Enough descriptions! Now let’s take a look at the code.

[14]:

import torch
from torch import nn
from torch.nn import functional as F

class InvConv2d(nn.Module):
    def __init__(self, in_channel):
        super().__init__()

        weight = torch.randn(in_channel, in_channel)
        # use the Q matrix from QR decomposition as the initial weight to make sure it's invertible
        q, _ = torch.qr(weight)
        weight = q.unsqueeze(2).unsqueeze(3)
        self.weight = nn.Parameter(weight)

    def forward(self, input, logdet, reverse=False):
        _, _, height, width = input.shape

        # You can also use torch.slogdet(self.weight)[1] to summarize the operations below\n",
        dlogdet = (
            height * width * torch.log(torch.abs(torch.det(self.weight.squeeze())))
        )

        if not reverse:
            out = F.conv2d(input, self.weight)
            logdet = logdet + dlogdet

        else:
            out = F.conv2d(input, self.weight.squeeze().inverse().unsqueeze(2).unsqueeze(3))
            logdet = logdet - dlogdet

        return out, logdet

Note that to calculate the determinant of \(W\) could be computationally expensive, thus there’s also an implementation which utilizes LU decomposition to speed up, as suggested in the Glow paper.

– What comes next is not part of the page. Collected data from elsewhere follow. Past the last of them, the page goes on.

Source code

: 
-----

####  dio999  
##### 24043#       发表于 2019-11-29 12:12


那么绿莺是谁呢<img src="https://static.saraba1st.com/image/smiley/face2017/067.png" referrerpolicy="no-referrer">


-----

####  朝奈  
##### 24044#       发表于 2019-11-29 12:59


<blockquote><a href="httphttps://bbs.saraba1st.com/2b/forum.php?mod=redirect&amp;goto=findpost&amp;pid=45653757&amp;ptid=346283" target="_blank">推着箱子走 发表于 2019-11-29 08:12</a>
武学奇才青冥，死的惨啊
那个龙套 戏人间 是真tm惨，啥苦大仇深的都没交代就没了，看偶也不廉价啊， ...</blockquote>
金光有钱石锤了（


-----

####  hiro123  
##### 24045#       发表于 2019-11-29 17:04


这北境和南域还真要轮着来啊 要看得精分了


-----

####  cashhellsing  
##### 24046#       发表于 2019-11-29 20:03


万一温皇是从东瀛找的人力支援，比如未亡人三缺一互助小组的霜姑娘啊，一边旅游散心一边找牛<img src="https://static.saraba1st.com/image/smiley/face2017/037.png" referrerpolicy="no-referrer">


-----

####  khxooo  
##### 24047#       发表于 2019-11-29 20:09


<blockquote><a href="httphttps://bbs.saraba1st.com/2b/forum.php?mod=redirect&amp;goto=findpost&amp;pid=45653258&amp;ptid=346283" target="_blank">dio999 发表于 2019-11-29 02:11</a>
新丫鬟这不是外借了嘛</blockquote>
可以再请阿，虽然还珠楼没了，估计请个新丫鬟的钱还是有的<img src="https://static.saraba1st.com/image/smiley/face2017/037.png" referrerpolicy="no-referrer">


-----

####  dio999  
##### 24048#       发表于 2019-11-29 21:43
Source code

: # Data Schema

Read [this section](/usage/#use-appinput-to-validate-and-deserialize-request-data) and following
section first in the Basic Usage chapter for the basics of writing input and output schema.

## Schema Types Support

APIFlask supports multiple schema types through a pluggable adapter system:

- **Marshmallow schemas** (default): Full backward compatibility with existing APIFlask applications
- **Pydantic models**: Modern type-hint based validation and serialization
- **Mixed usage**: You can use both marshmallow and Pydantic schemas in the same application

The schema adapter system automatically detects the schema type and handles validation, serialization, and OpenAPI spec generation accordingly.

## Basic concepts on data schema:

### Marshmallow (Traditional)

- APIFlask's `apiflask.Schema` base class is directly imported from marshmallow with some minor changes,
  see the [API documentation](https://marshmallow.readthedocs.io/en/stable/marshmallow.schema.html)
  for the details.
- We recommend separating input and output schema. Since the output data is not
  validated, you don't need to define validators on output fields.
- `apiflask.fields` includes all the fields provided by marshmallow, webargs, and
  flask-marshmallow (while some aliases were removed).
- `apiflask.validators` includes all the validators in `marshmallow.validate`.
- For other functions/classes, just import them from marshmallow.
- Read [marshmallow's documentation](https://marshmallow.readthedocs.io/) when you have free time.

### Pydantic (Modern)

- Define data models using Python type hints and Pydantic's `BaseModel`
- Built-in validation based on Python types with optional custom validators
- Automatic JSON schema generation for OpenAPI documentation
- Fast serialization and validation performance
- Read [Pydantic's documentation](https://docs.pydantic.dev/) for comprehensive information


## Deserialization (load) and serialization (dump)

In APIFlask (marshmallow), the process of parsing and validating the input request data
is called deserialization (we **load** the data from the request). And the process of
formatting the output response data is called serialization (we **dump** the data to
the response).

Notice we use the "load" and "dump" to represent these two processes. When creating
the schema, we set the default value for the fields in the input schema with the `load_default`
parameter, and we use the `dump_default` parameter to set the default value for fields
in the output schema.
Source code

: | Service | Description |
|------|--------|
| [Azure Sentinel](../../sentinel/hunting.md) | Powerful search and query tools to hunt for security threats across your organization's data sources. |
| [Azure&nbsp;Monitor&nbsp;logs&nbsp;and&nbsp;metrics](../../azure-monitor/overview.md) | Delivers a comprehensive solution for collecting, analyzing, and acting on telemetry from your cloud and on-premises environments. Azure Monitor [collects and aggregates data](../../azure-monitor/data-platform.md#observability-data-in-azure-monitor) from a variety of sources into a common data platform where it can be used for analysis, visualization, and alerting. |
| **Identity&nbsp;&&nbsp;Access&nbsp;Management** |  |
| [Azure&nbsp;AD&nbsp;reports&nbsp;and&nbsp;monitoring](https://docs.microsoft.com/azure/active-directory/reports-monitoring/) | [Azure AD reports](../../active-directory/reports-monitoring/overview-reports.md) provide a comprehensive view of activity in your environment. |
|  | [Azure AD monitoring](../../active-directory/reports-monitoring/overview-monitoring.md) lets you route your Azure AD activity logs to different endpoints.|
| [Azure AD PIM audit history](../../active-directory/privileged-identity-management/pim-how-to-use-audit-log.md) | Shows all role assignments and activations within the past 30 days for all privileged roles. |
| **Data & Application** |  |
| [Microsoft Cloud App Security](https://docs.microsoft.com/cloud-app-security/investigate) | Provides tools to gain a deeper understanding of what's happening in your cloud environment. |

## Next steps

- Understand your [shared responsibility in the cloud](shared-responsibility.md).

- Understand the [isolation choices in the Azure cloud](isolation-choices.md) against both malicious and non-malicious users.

The idea is to parameterizing \(W\) directly in its LU decomposition:

\[W = PL(U + \text{diag}(s)),\]

where \(P\) is a permutation matrix, \(L\) is a lower triangular matrix with ones on the diagonal, \(U\) is an upper triangular matrix with zeros on the diagonal, and \(s\) is a vector.

The log-determinant is then simply:

\[\log | \det(W)| = \sum \left(\log |s|\right)\]

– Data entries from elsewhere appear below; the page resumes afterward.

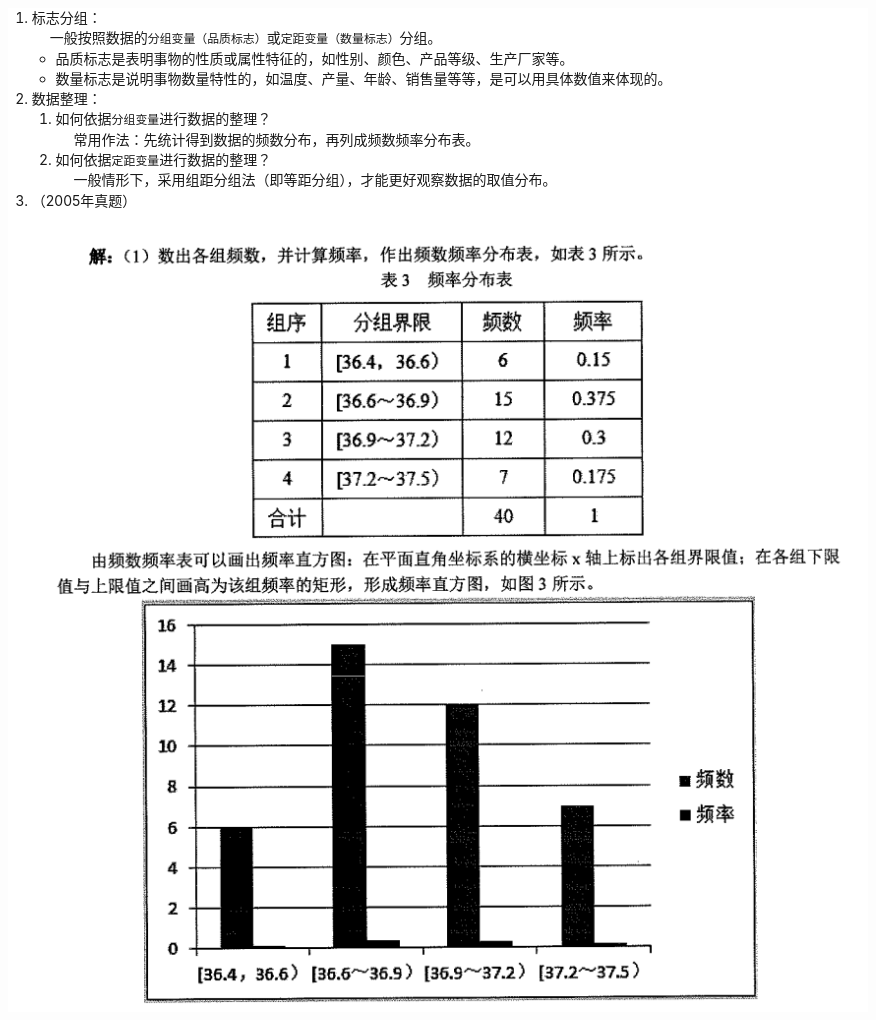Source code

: 1. 标志分组：  
    &emsp; 一般按照数据的`分组变量（品质标志）`或`定距变量（数量标志）`分组。  
    * 品质标志是表明事物的性质或属性特征的，如性别、颜色、产品等级、生产厂家等。  
    * 数量标志是说明事物数量特性的，如温度、产量、年龄、销售量等等，是可以用具体数值来体现的。  
2. 数据整理：  
    1. 如何依据`分组变量`进行数据的整理？  
    &emsp; 常用作法：先统计得到数据的频数分布，再列成频数频率分布表。  
    2. 如何依据`定距变量`进行数据的整理？  
    &emsp; 一般情形下，采用组距分组法（即等距分组），才能更好观察数据的取值分布。  
3. （2005年真题）  
&emsp; <img src="../../../images/stats/stats-206.png" alt="描述文字" >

Please check out the link above for the implementation.

A small pitfall¶

As you might notice, there’s an inverse operation for the weight \(W\) involved when the 1x1 convolution is forwarding reversely. As a result, an error can occur when the weight \(W\) is not invertible, even though it seldom happens.

To our best knowledge, there’s no elegant solution to address this, but an easy way to workaround: If this happens unfortunately during the training, one can try to restart from the recent checkpoint.

A complete flow block¶

Now we have the Invertible 1x1 Convolution. Together with the aforementioned Actnorm and Coupling Layer, we are ready to try out the power of the Glow by plugging the block into the model we had in the NFs tutorial!

[21]:

class ActNorm(nn.Module):
    def __init__(self, in_channel):
        super().__init__()

        self.loc = nn.Parameter(torch.zeros(1, in_channel, 1, 1))
        self.log_scale = nn.Parameter(torch.zeros(1, in_channel, 1, 1))
        self.register_buffer("initialized", torch.tensor(0, dtype=torch.uint8))

    def initialize(self, input):

        with torch.no_grad():
            flatten = input.permute(1, 0, 2, 3).contiguous().view(input.shape[1], -1)
            mean = (
                flatten.mean(1)
                .unsqueeze(1)
                .unsqueeze(2)
                .unsqueeze(3)
                .permute(1, 0, 2, 3)
            )
            std = (
                flatten.std(1)
                .unsqueeze(1)
                .unsqueeze(2)
                .unsqueeze(3)
                .permute(1, 0, 2, 3)
            )

            self.loc.data.copy_(-mean)
            self.log_scale.data.copy_(-std.clamp_(min=1e-6).log())

    def forward(self, input, logdet, reverse=False):
        _, _, height, width = input.shape

        if self.initialized.item() == 0:
            self.initialize(input)
            self.initialized.fill_(1)

        dlogdet = height * width * torch.sum(self.log_scale)

        if not reverse:
            logdet += dlogdet
            return self.log_scale.exp() * (input + self.loc), logdet

        else:
            dlogdet *= -1
            logdet += dlogdet
            return input / self.log_scale.exp() - self.loc, logdet

A sample code for Actnorm is provided above.

As for Coupling Layer, please refer to the one in the NFs tutorial.

Conclusion¶

We’ve learned an advanced flow-based layer from the Glow model, an Invertible 1x1 convolution, which is adapted from the typical 1x1 convolution layers.